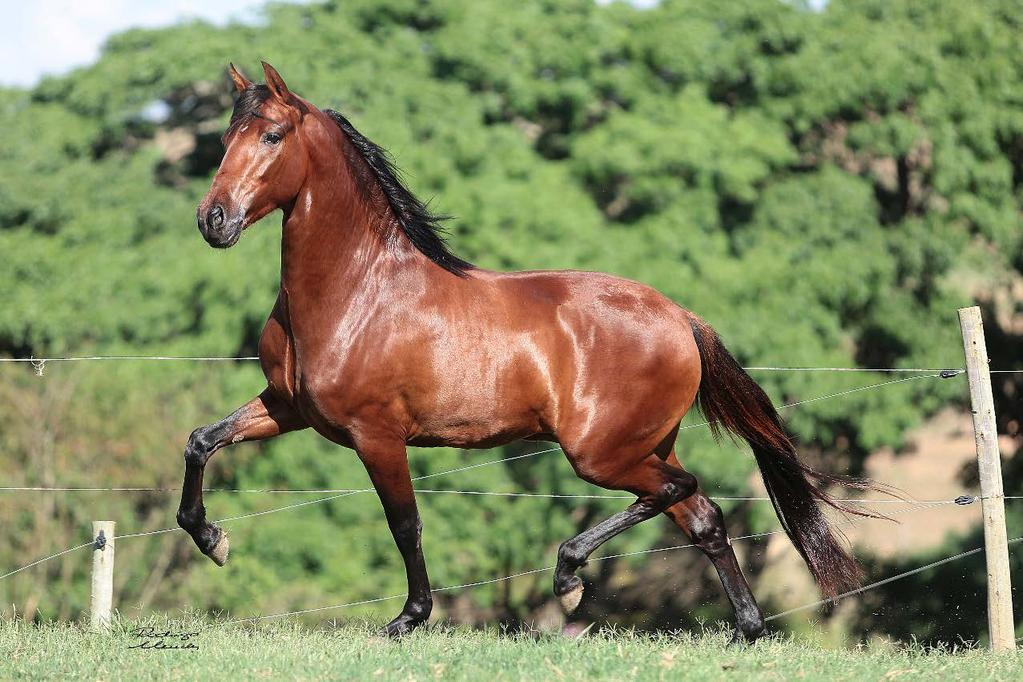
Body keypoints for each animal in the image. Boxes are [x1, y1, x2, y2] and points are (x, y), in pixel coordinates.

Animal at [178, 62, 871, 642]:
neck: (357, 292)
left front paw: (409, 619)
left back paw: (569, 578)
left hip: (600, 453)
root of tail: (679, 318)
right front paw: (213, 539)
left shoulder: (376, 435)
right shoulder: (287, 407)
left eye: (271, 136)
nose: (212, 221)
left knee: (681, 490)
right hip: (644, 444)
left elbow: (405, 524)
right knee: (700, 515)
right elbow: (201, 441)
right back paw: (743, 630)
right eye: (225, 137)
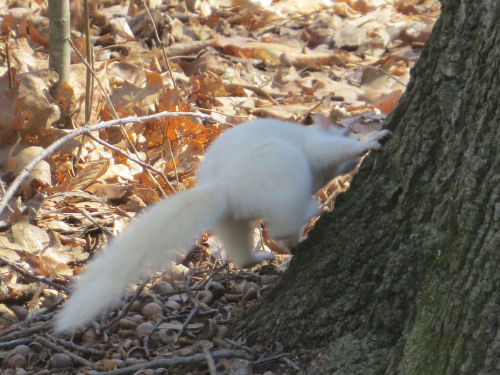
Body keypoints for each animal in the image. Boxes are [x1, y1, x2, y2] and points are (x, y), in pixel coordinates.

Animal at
---
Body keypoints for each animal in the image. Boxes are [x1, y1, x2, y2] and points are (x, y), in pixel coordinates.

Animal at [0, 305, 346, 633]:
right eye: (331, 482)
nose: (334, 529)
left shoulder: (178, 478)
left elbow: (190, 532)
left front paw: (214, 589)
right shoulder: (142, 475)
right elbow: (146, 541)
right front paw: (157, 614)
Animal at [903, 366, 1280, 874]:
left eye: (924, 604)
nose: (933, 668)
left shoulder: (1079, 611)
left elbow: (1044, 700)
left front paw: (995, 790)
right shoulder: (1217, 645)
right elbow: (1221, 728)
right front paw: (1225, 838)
--
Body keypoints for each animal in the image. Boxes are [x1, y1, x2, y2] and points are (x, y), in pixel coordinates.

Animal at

| Work instructions |
Select all lines with the word "front" from the entries above.

| Solution for this problem |
left front paw: (409, 619)
right front paw: (213, 539)
left front paw: (214, 589)
right front paw: (157, 614)
left front paw: (995, 790)
right front paw: (1225, 838)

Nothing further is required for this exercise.